L'histoire d'amour entre Kim Thuy et les lecteurs québécois se poursuit. L'auteure de Ru a reçu, hier, le Grand prix littéraire Archambault, attribué depuis 11 ans par un vote du public.

C'est d'ailleurs en des termes amoureux qu'elle a reçu son prix. «Il y a des millions de mots qui se sont écrits et qui vont s'écrire sur l'amour. C'est un sujet intarissable, parce qu'indescriptible et impalpable. Mais aujourd'hui, j'ai la chance d'avoir une preuve que l'amour existe, parce que chaque vote, pour chaque livre, en est une.»

Cette récompense vient clore une année exceptionnelle pour elle, depuis qu'elle a reçu le prix RTL-Lire au Salon du livre de Paris en mars 2010. Un parcours sans faute, marqué entre autres par le prix du Gouverneur général en novembre dernier. «Je suis mal à l'aise parce que Ru a eu tellement de lumière depuis sa sortie il y a un an et demi, et il me semble qu'elle devrait être partagée», a tout de même admis Kim Thuy en entrevue. Ce qui ne l'empêche pas de savourer ce lien étroit qui l'unit maintenant au grand public québécois, qui n'aura pas à attendre longtemps avant de la lire à nouveau: son prochain roman est terminé et devrait être en librairie pour la rentrée d'automne, toujours chez Libre-Expression.

Du côté du Prix de la relève, qui est choisi par un comité de lecture, il a été remis à Marie-Renée Lavoie pour La petite et le vieux - en nomination également pour le prix France-Québec.
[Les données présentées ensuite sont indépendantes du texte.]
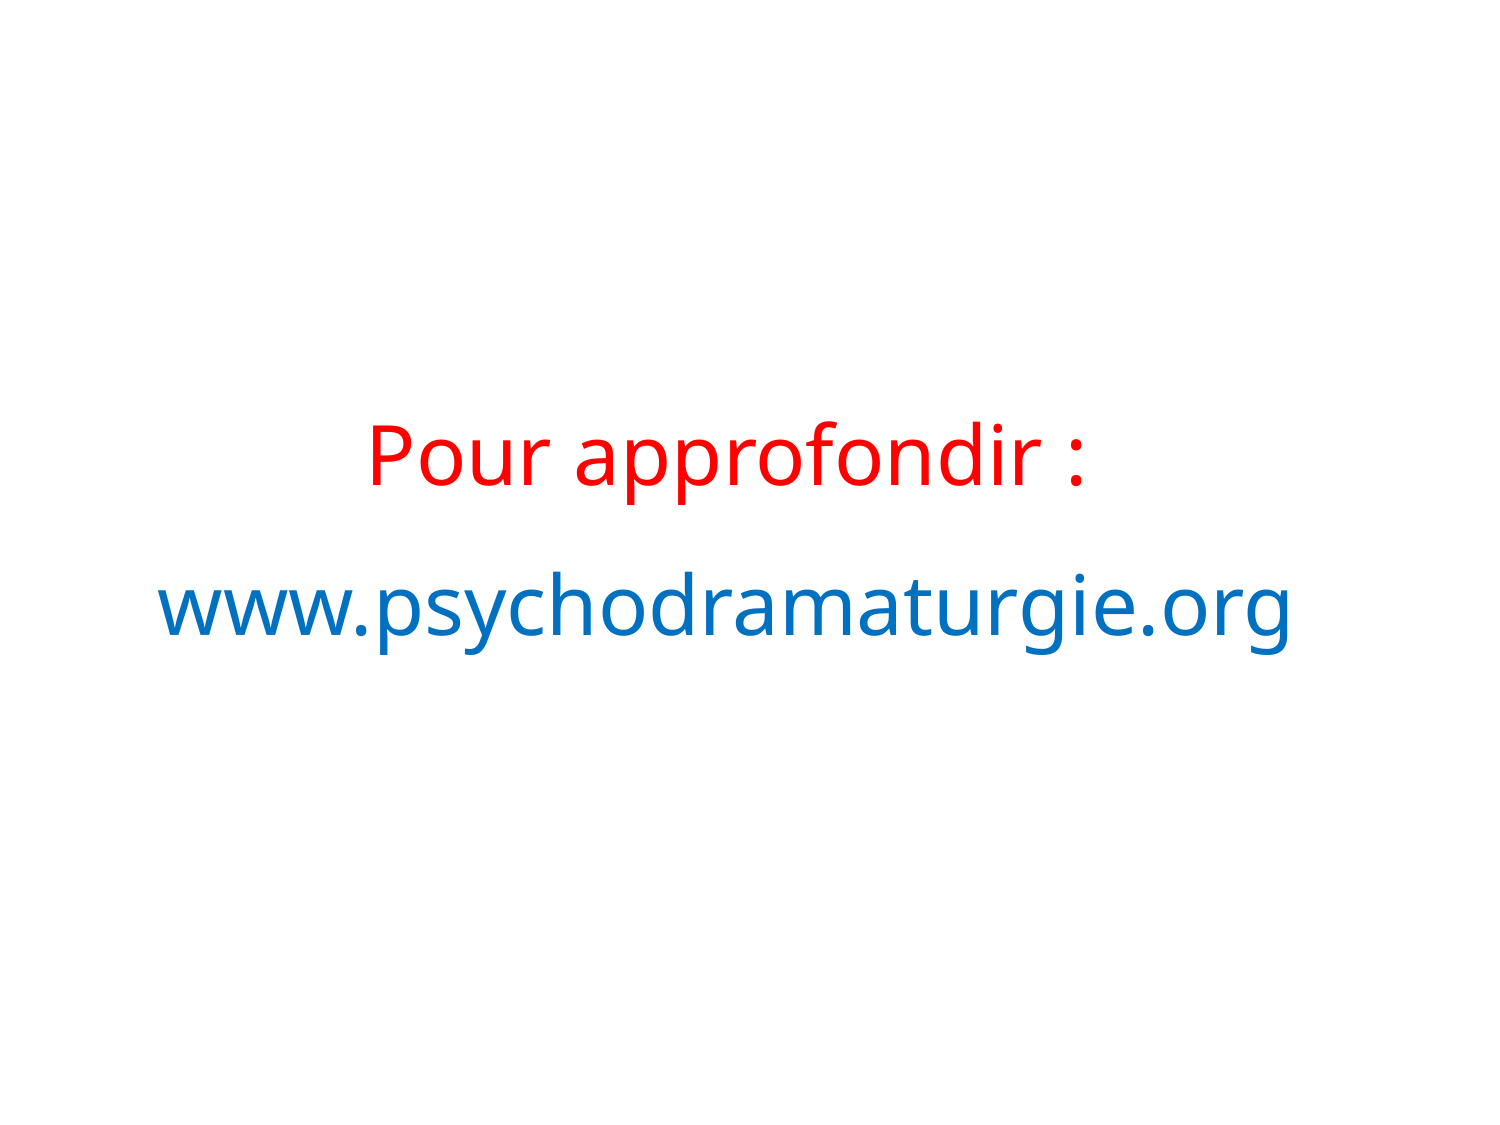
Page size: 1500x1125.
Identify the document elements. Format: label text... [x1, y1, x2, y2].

text_box Pour approfondir : www.psychodramaturgie.org [143, 394, 1311, 959]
L'auteure, qui est professeure au cégep de Maisonneuve, a longtemps «gardé dans sa sacoche» ce texte publié chez XYZ, convaincue qu'il ne plairait pas. «Le Prix de la relève est un prix important, parce qu'il signifie continuer l'oeuvre des autres voix qui nous ont précédés, a-t-elle déclaré, ravie. En même temps, c'est beaucoup de pression, parce qu'il faut être à la hauteur.»
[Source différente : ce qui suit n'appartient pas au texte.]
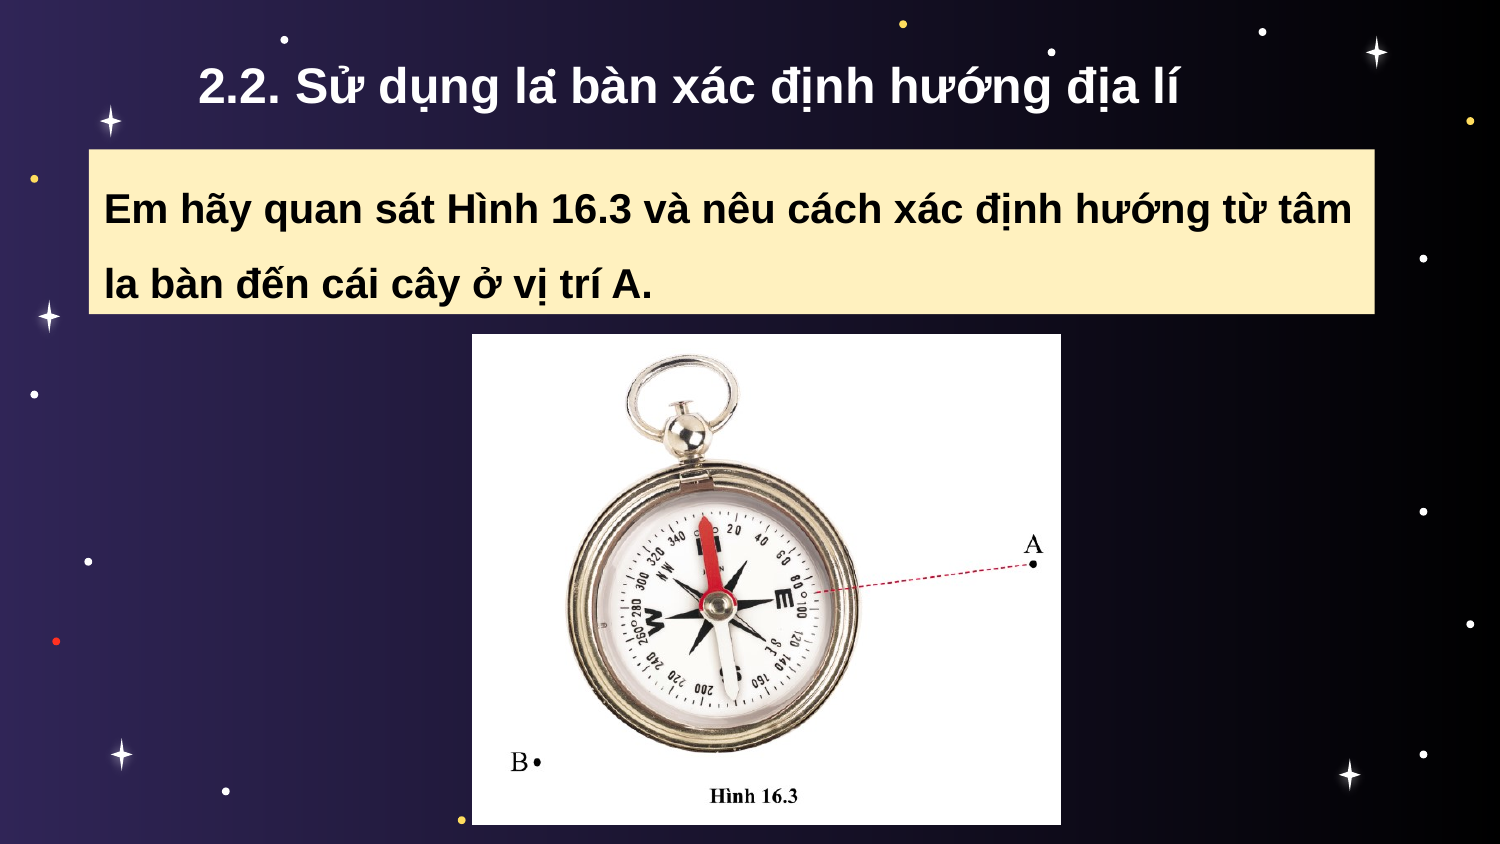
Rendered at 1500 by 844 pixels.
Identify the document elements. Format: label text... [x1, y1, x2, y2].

text_box Em hãy quan sát Hình 16.3 và nêu cách xác định hướng từ tâm la bàn đến cái cây ở vị trí A. [88, 149, 1375, 315]
text_box 2.2. Sử dụng la bàn xác định hướng địa lí [183, 45, 1209, 121]
picture [472, 334, 1061, 825]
Les deux lauréates reçoivent chacune un prix de 10 000 $. Un montant de 2000 $ va à leur éditeur pour faire la promotion de leurs livres.

Sans controverse

Hier, il n'y avait plus aucune trace de la controverse qui a secoué les mises en nomination pour le prix littéraire Archambault en novembre dernier. L'auteur Gil Courtemanche avait alors demandé qu'on retire son nom de la liste pour appuyer les employés en lock-out du Journal de Montréal, propriété de Quebecor tout comme Archambault. Un autre auteur en nomination, Jean-Simon DesRochers, avait quant à lui déclaré qu'il remettrait sa bourse aux lock-outés s'il gagnait.

Les deux auteures ont suivi les débats de près, mais ont décidé de ne pas s'en mêler. «Moi, j'ai encore le regard de l'immigrante qui vient d'un pays où les livres n'existaient pas, a expliqué Kim Thuy. Célébrer les mots est toujours pour moi une occasion en or parce que les livres, c'est un luxe. Mon rêve serait que des ennemis fêtent le même livre ensemble.»

Marie-Renée Lavoie, elle, se voyait mal être en nomination et faire un esclandre le jour de la remise des prix. Et même si elle était interpellée par le débat sur la liberté de presse, la manière de Gil Courtemanche l'a mise mal à l'aise. L'auteur de Je ne veux pas mourir seul a en effet mis les autres finalistes devant le fait accompli la veille du dévoilement, les conviant à l'imiter.

«Demander aux gens de la relève de se retirer, c'était comme demander à ceux qui n'ont pas de voix de se taire.»